Comment avez-vous écrit 
ce spectacle ?

« J’ai été accompagné par une collègue conteuse, Nathalie Léone, qui m’a fait connaître un rituel mortuaire qu’elle avait ramené de Roumanie. De mon côté, j’ai recherché des contes sur le deuil dans la mythologie et le répertoire traditionnel français, mais il en existe très peu. Progressivement, j’ai rebâti la possibilité de monter sur scène, seul avec ma guitare électrique, et je m’y trouve bien. Car entre autres choses que j’ai apprises depuis huit ans, il y a la guitare électrique, un instrument qui peut vraiment hurler… »

Comment sort-on 
de l’intime ?

« Le titre initial était (-mot manquant-), quelque chose de très humble car j’étais juste un père ravagé, pas un auteur. Et puis en octobre, à Paris, je suis allé voir Racine carrée du verbe être, dans lequel Wajdi Mouawad dit que tout ce qu’il a fait de beau vient de la guerre au Liban. Aujourd’hui, cela me paraît pensable de faire du beau à partir d’une pure saloperie. Ce n’est pas trahir mon fils ni trahir ma douleur, mais partir de l’intime pour donner de l’air à tout ça. J’ai très envie que ça se joue. Et si ça secoue, c’est que je suis vivant ! Je fais le pari qu’ensemble on puisse avoir un peu moins mal chacun. Qu’est-ce que c’est un spectacle, sinon mettre les choses à distance. »

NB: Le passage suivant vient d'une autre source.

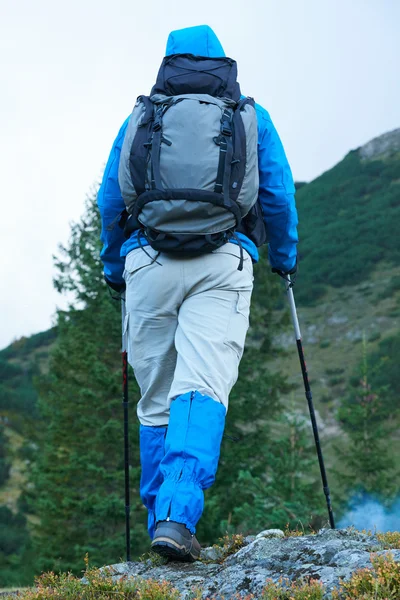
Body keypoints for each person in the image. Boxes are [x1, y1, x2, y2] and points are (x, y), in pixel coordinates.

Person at [98, 24, 298, 562]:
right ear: (221, 63)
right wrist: (285, 258)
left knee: (157, 400)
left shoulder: (141, 116)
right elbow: (277, 192)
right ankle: (175, 517)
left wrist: (115, 266)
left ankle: (159, 522)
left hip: (149, 262)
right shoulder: (250, 116)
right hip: (223, 260)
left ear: (168, 63)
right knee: (201, 387)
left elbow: (110, 198)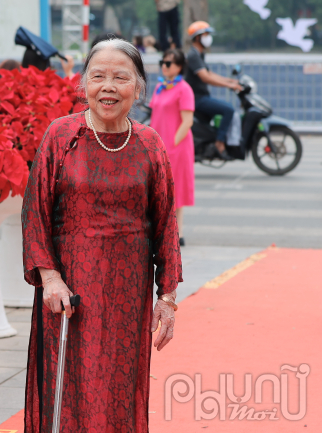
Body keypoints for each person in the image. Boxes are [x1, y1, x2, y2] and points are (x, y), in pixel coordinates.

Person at [22, 37, 182, 432]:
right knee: (70, 382)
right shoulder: (62, 135)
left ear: (138, 88)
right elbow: (35, 212)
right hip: (70, 287)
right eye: (98, 76)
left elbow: (165, 222)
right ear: (84, 84)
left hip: (129, 290)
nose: (107, 87)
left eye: (120, 78)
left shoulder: (149, 143)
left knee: (119, 385)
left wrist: (168, 298)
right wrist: (50, 277)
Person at [150, 49, 195, 247]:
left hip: (176, 146)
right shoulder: (160, 86)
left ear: (179, 67)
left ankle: (178, 232)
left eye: (168, 63)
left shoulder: (184, 89)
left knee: (175, 189)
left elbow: (187, 122)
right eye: (163, 62)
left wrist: (172, 145)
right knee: (159, 189)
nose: (164, 66)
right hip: (159, 145)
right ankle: (166, 230)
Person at [184, 21, 243, 160]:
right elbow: (205, 77)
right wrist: (229, 86)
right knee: (228, 109)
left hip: (201, 97)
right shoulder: (193, 55)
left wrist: (231, 81)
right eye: (206, 34)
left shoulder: (199, 54)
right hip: (197, 98)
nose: (208, 37)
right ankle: (220, 142)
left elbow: (210, 74)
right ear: (197, 37)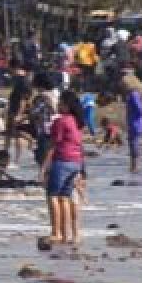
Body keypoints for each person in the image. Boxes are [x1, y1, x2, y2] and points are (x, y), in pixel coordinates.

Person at [39, 90, 86, 245]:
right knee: (65, 197)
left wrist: (44, 167)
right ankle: (65, 234)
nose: (58, 105)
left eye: (61, 103)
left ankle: (56, 232)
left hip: (63, 161)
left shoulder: (62, 121)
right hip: (76, 162)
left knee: (52, 196)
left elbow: (53, 145)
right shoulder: (76, 121)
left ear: (67, 105)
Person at [122, 73, 142, 173]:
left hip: (135, 122)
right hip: (135, 121)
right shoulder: (135, 94)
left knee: (134, 144)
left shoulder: (133, 94)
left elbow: (139, 109)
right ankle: (133, 166)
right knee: (134, 143)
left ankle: (134, 167)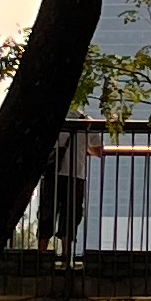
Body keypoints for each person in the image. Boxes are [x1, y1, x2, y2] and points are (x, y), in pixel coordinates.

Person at [41, 111, 102, 258]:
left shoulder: (51, 118)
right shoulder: (86, 122)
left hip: (52, 174)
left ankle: (41, 253)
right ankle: (67, 256)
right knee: (71, 215)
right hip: (75, 175)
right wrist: (83, 148)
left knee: (47, 213)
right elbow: (98, 151)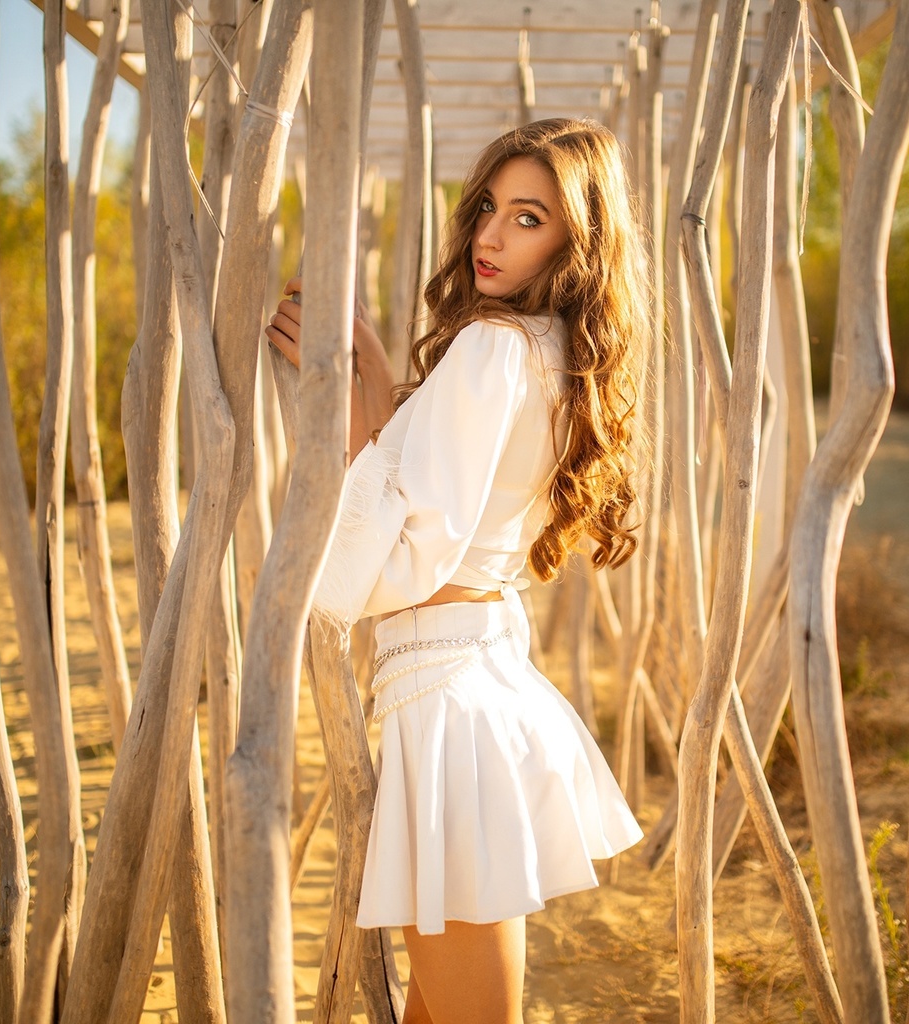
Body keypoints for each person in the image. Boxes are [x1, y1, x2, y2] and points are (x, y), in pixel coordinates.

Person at [266, 117, 649, 1024]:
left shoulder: (491, 348)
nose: (489, 235)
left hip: (447, 705)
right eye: (489, 207)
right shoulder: (553, 351)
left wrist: (312, 572)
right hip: (472, 682)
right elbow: (445, 509)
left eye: (528, 218)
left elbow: (408, 554)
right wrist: (375, 387)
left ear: (576, 240)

N’est-ce pas aussi le pouvoir des mots ?

« Tous les rituels autour de la mort ont des mots (et à manger et à boire). Et il semble qu’une des raisons pour lesquelles il n’y a pas de conte sur le deuil, c’est qu’ils ne parlent que de ça, de quelqu’un qui part, se transforme… Et puis les conteurs travaillent toujours avec l’absence, pour montrer quelque chose qui n’est jamais là. Beaucoup d’artistes disent que l’art est une façon de repousser la mort. Là il s’agit de lui trouver une place avec laquelle je puisse vivre. Le conteur, au sens strict, est celui qui raconte une histoire. Quand je dis « je », c’est bien moi. L’objectif est d’être dans la symbolique, en mon nom. »

Dans un monde très visuel, quelle est aujourd’hui la place du conte ?

« Il y a une réponse facile, qui est de dire que tout ça, Facebook, Instagram et autres, ne va pas durer. Mais j’anime actuellement un atelier au lycée du Bois d’Amour auprès de jeunes qui sont nourris aux réseaux sociaux. Au départ, ce que je leur propose leur semble très exotique mais, lors de la dernière séance, certains se sont piqués au truc. C’est la preuve que c’est toujours là ! Le conte peut connaître des phases de clandestinité mais il est trop fondamental pour disparaître. »

Avez-vous déjà pensé à l’après-Mot manquant ?

« Ça a pris tellement de place, je ne sais pas… J’ai d’abord envie que ce truc-là vive. Et puis en général j’aime plus jouer que créer. »

Mot manquant, de François Godard, jeudi, à 20h30, au centre socio-culturel de La Blaiserie, à Poitiers.